0211 900979 0 info@smlm-partner.de

§36 MAVO

§36 MAVO regelt die Zustimmung bei Angelegenheiten der Dienststelle. Das Mitbestimmungsrecht in den Angelegenheiten der Dienststelle sichert die Beteiligung der Mitarbeitervertretung in den in §36 MAVO Abs. I genannten Angelegenheiten.

 

§36 MAVO Zustimmung bei Angelegenheiten der Dienststelle

(1) Die Entscheidung bei folgenden Angelegenheiten der Einrichtung bedarf der Zustimmung der Mitarbeitervertretung, soweit nicht eine kirchliche Arbeitsvertragsordnung oder sonstige Rechtsnorm Anwendung findet:

  1. Änderung von Beginn und Ende der täglichen Arbeitszeit, der Pausen sowie der Verteilung der Arbeitszeit auf die einzelnen Wochentage
  2. Festlegung der Richtlinien zum Urlaubsplan und zur Urlaubsregelung,
  3. Planung und Durchführung von Veranstaltungen für die Mitarbeiter,
  4. Errichtung, Verwaltung und Auflösung sozialer Einrichtungen,
  5. Inhalt von Personalfragebogen für Mitarbeiter,
  6. Beurteilungsrichtlinien für Mitarbeiter,
  7. Richtlinien für die Gewährung von Unterstützungen, Vorschüssen, Darlehen und entsprechenden sozialen Zuwendungen,
  8. Durchführung der Ausbildung, soweit nicht durch Rechtsnormen oder durch Ausbildungsvertrag geregelt,
  9. Einführung und Anwendung technischer Einrichtungen, die dazu bestimmt sind, das Verhalten oder die Leistung der Mitarbeiter zu überwachen,
  10. Maßnahmen zur Verhütung von Dienst- und Arbeitsunfällen und sonstigen Gesundheitsschädigungen,
  11. Maßnahmen zum Ausgleich und zur Milderung von wesentlichen wirtschaftlichen Nachteilen für die Mitarbeiter wegen Schließung, Einschränkung, Verlegung oder Zusammenlegung von Einrichtungen oder wesentlichen Teilen von ihnen,
  12. Zuweisung zu den einzelnen Stufen des Bereitschaftsdienstes, soweit eine kirchliche Arbeitsvertragsordnung dies vorsieht.

(2) Abs. 1 Nr. 1 findet keine Anwendung auf Mitarbeiter für pastorale Dienste oder religiöse Unterweisung, die zu ihrer Tätigkeit der ausdrücklichen bischöflichen Sendung oder Beauftragung bedürfen, sowie auf Mitarbeiter im liturgischen Dienst.

(3) Muss für eine Einrichtung oder für einen Teil der Einrichtung die tägliche Arbeitszeit gemäß Abs. 1 Nr. 1 nach Erfordernissen, die die Einrichtung nicht voraussehen kann, unregelmäßig oder kurzfristig festgesetzt werden, ist die Beteiligung der Mitarbeitervertretung auf die Grundsätze für die Aufstellung der Dienstpläne, insbesondere für die Anordnung von Arbeitsbereitschaft, Mehrarbeit und Überstunden beschränkt.

Hinweis: Die Regelung des §36 MAVO Abs. 1 Nr. 9 MAVO ist wortgleich zu § 87 Abs. 1 Nr. 6 BetrVG.

 

Mitbestimmung bei technischen Einrichtungen im Sinne des § 87 Abs. 1 Nr. 6 BetrVG / Facebook

 

Paukenschlag des BAG: Facebook-Seite des Arbeitgebers unterliegt der Mitbestimmung!

 

Viele Einrichtungen und Dienstgeber haben sie bereits eingerichtet – die Facebook-Unternehmensseite.

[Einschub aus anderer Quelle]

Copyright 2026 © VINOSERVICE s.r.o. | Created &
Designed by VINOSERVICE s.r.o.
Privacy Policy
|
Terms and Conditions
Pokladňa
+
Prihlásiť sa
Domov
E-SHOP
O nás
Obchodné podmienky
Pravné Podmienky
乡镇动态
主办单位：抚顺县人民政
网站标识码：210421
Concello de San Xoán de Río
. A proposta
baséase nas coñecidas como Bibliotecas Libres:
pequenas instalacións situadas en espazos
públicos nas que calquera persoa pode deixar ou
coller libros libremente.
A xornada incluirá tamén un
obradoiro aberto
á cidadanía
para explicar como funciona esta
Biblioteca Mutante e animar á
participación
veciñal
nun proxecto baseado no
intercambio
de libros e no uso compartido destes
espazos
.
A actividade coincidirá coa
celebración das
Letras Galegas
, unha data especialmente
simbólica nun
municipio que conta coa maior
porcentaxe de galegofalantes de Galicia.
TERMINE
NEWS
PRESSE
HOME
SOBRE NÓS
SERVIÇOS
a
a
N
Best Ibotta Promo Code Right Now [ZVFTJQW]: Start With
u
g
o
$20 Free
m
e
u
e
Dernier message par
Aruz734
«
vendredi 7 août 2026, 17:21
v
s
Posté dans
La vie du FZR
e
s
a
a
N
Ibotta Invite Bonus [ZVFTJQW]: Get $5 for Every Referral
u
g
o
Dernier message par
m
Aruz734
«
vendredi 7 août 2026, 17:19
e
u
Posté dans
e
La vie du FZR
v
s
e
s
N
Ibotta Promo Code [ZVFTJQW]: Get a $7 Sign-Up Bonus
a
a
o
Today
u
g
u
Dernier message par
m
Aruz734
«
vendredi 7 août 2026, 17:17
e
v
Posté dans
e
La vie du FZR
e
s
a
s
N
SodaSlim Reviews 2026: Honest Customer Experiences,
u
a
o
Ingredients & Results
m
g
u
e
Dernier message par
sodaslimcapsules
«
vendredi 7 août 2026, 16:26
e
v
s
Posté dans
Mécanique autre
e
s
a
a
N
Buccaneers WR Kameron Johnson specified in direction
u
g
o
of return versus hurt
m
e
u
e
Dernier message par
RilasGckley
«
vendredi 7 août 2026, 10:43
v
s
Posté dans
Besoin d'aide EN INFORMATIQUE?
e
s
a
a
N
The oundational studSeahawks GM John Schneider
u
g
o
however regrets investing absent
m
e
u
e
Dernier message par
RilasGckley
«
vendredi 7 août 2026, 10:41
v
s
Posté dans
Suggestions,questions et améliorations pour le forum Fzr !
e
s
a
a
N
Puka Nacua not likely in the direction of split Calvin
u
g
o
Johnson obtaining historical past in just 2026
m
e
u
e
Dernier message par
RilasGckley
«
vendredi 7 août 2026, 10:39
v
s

Im Gegensatz zu dem privaten Facebook Account unterliegt die Facebook-Seite der Einrichtung bzw. des Dienstgebers einem anderen Regelungskreis. Insbesondere die Frage des Mitbestimmungsrechts war innerhalb der kirchlichen Gerichte und der Arbeits- und Landesarbeitsgerichte unterschiedlich eingeordnet worden. Zuletzt hatte das LAG Düsseldorf (12.01.2015 – AZ9 TaBV 51/14) entschieden, Mitbestimmungsrechte seien nicht verletzt.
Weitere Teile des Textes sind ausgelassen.